Set down exactly, from the records below, the line with "left wrist: (141, 544, -18)" through the line with "left elbow: (897, 497, -4)", and nothing else.

++++ DATA FOR THIS EXERCISE

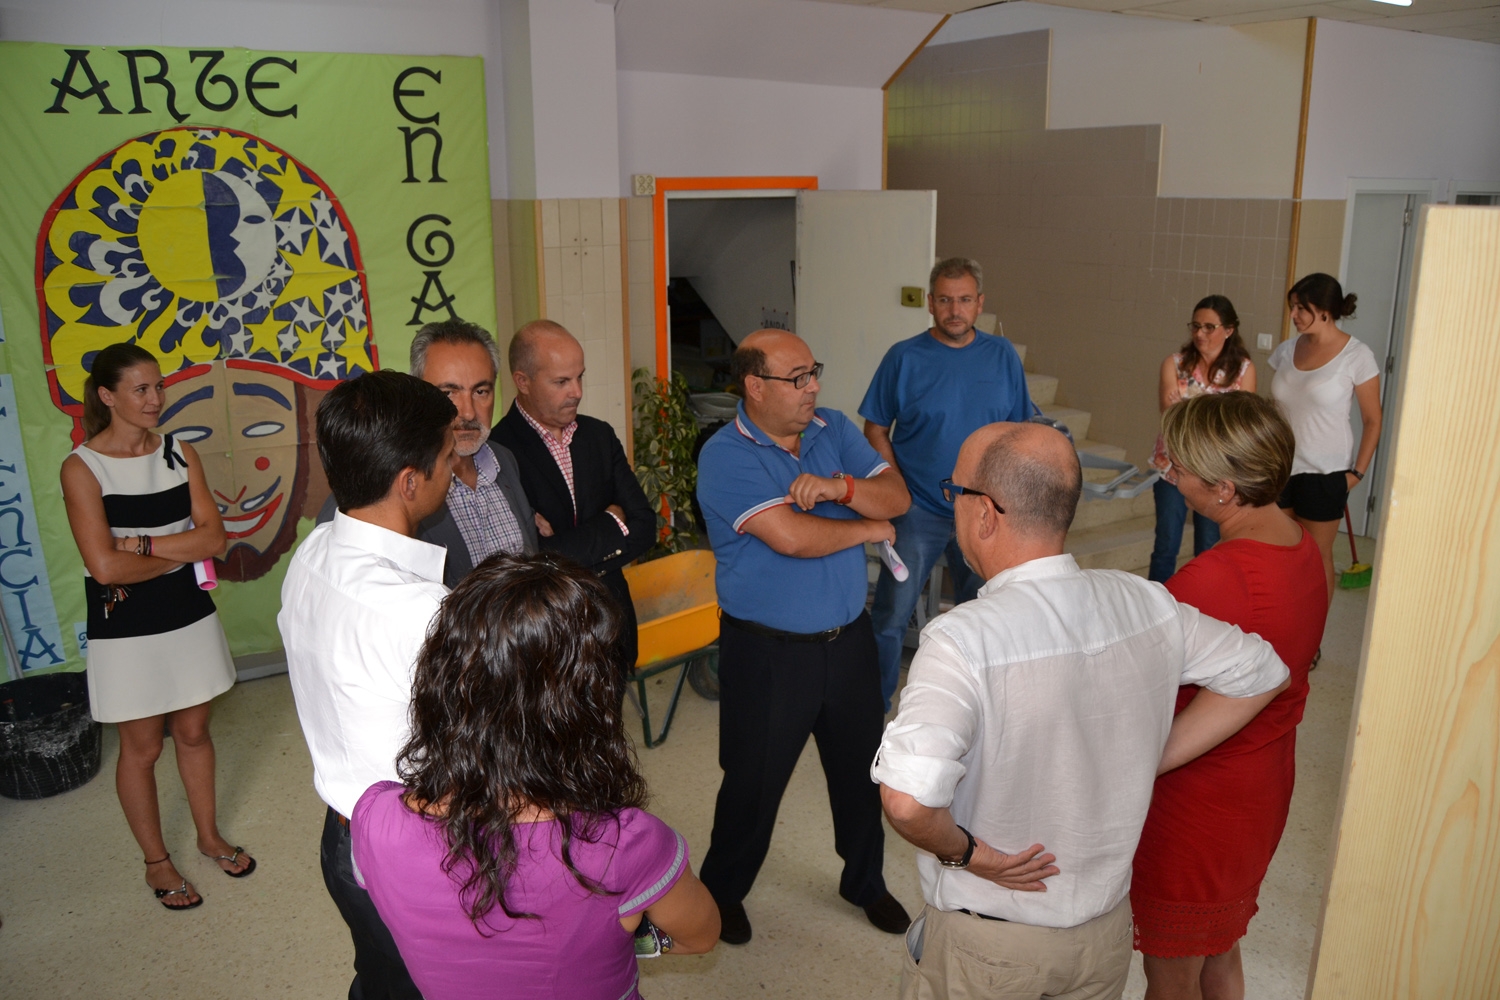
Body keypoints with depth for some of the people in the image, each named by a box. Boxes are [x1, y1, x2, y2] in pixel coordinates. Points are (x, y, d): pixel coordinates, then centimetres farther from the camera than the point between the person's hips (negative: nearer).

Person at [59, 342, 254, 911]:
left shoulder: (180, 454, 1)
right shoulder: (82, 467, -13)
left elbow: (213, 538, -8)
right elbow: (105, 566, -21)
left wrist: (141, 544, -18)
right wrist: (180, 551, -12)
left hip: (188, 613, 4)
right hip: (125, 628, -4)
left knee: (193, 731, 17)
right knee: (141, 746, 10)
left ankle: (209, 836, 37)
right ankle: (156, 861, 28)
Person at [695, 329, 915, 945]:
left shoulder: (834, 430, 2)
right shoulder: (726, 456, -17)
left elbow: (897, 497, -4)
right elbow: (791, 536, -28)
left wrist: (841, 486, -25)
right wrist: (869, 528, -12)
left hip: (849, 638, 6)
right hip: (767, 652, -5)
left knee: (862, 768, 20)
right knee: (754, 781, 11)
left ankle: (865, 881, 44)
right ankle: (722, 892, 36)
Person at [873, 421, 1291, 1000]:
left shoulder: (963, 641, -29)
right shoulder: (1144, 603, -10)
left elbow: (907, 799, -41)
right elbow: (1263, 675, 5)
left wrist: (963, 850, -20)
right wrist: (1151, 759, 1)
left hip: (984, 948, -4)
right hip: (1107, 930, 5)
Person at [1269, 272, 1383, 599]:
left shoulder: (1356, 356, -9)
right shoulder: (1287, 350, 4)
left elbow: (1372, 420, -4)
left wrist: (1358, 472, -8)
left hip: (1324, 473, -4)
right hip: (1280, 467, 5)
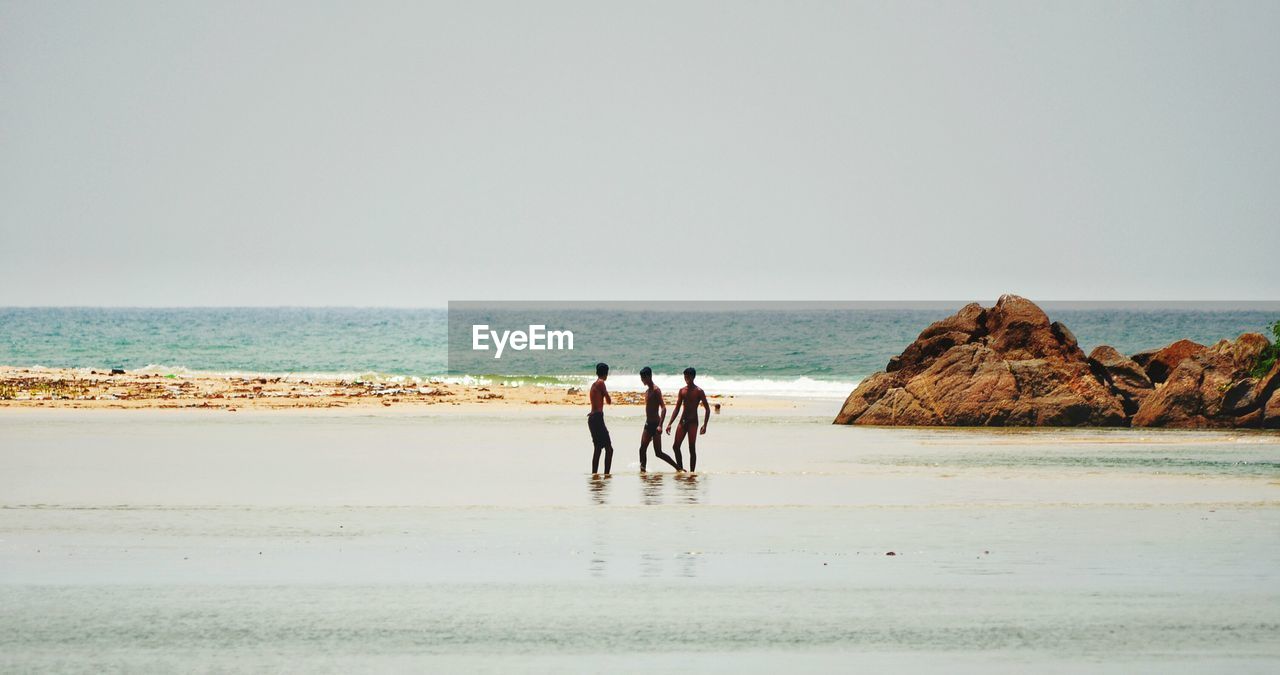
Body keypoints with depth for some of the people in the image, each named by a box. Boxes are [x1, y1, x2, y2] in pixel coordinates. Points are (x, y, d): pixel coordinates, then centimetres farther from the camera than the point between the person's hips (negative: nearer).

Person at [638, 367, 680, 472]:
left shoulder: (656, 390, -13)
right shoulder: (647, 391, 14)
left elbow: (663, 408, -21)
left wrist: (660, 425, -29)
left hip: (655, 424, -8)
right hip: (648, 424, 8)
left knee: (658, 453, -6)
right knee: (642, 449, 2)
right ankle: (643, 469, 5)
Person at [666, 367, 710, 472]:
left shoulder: (699, 391, -5)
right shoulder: (682, 391, 10)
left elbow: (707, 409, -5)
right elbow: (677, 409, 15)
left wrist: (704, 425, -13)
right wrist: (670, 424, 8)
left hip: (693, 422, -5)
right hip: (682, 421, 5)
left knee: (692, 448, -5)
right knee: (675, 446, 1)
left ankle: (692, 471, -1)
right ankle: (680, 468, 14)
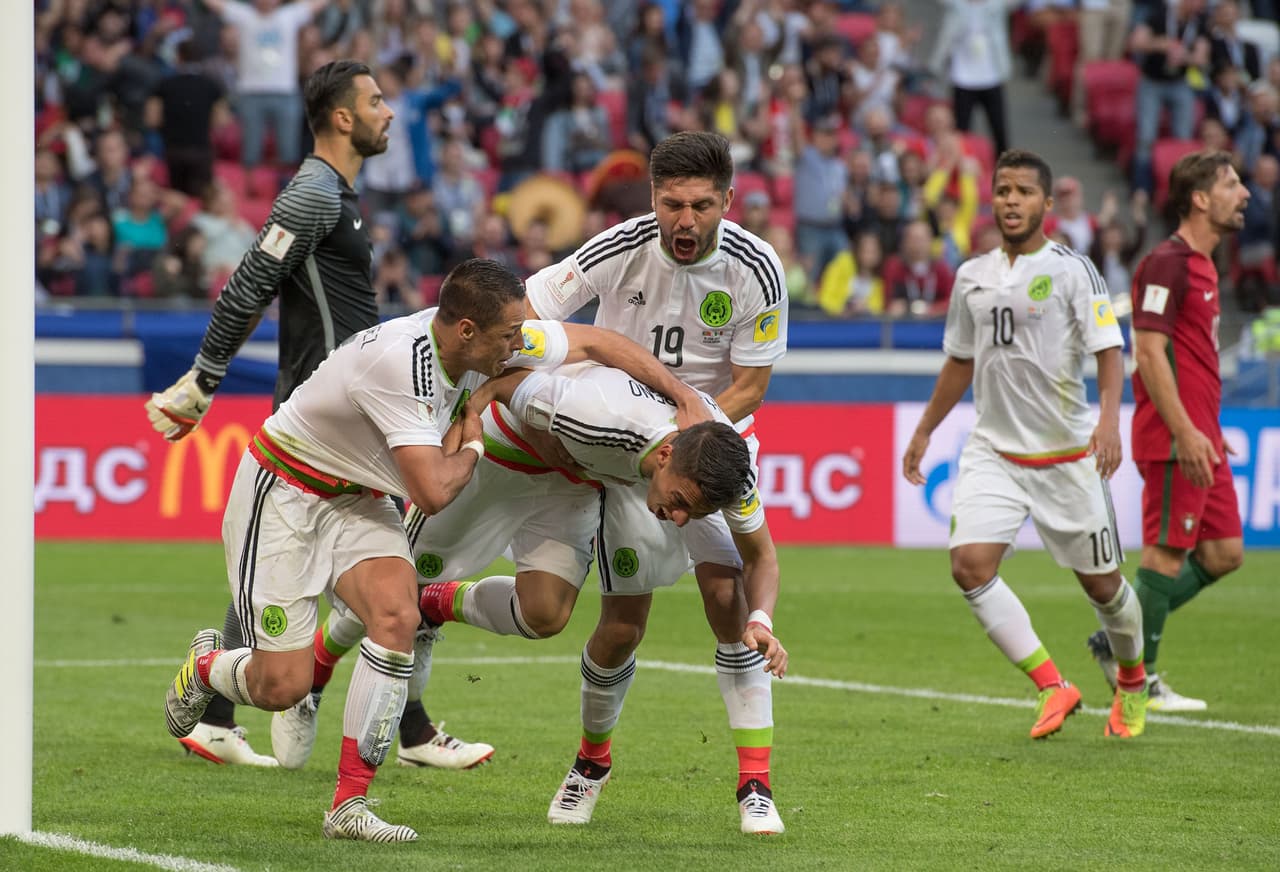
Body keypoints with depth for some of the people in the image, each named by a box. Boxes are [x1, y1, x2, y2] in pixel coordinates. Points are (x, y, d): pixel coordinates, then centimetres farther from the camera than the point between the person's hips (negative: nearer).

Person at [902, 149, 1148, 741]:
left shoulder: (1071, 270, -6)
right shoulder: (972, 276, 9)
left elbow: (1109, 350, -12)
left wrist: (1108, 418, -28)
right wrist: (924, 430, 25)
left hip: (1066, 453, -4)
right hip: (992, 450, 4)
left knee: (1101, 583, 5)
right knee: (970, 566, -17)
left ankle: (1132, 682, 35)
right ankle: (1052, 686, -6)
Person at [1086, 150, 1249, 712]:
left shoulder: (1201, 264, 18)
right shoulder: (1168, 263, -13)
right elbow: (1149, 351, -19)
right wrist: (1185, 432, -23)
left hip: (1199, 437, 10)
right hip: (1174, 438, -10)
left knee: (1225, 552, 9)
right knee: (1169, 554, -4)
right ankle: (1139, 680, 4)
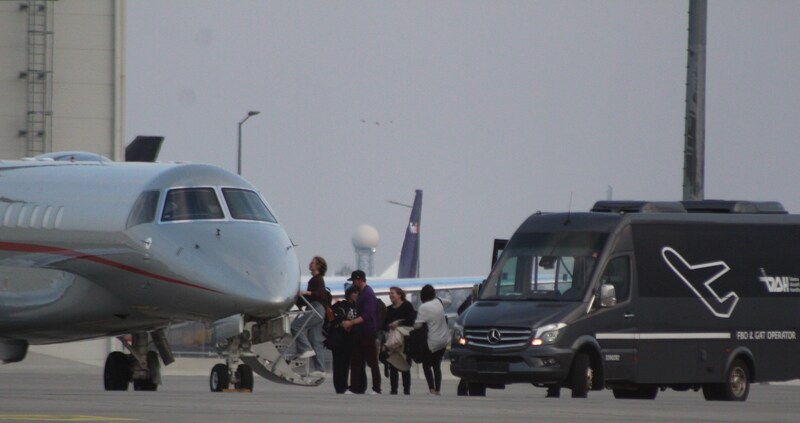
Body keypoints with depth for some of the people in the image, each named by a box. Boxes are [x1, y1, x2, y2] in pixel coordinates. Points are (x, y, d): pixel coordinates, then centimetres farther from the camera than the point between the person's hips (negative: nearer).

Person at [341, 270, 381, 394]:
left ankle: (376, 389, -1)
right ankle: (356, 388, 9)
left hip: (368, 333, -9)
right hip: (360, 333, 9)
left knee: (372, 361, -4)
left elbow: (367, 315, -21)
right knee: (356, 361, 7)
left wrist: (351, 323, -20)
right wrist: (351, 324, 10)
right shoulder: (362, 293, 15)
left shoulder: (368, 294, -14)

++++++++

## EXERCISE SOLUTION
left wrist: (141, 544, -18)
right wrist: (180, 551, -12)
left hip: (188, 613, 4)
right hip: (125, 628, -4)
left knee: (193, 731, 17)
right knee: (141, 746, 10)
left ankle: (209, 836, 37)
right ankle: (156, 861, 28)
Person at [695, 329, 915, 945]:
left shoulder: (834, 430, 2)
right shoulder: (726, 456, -17)
left elbow: (897, 497, -4)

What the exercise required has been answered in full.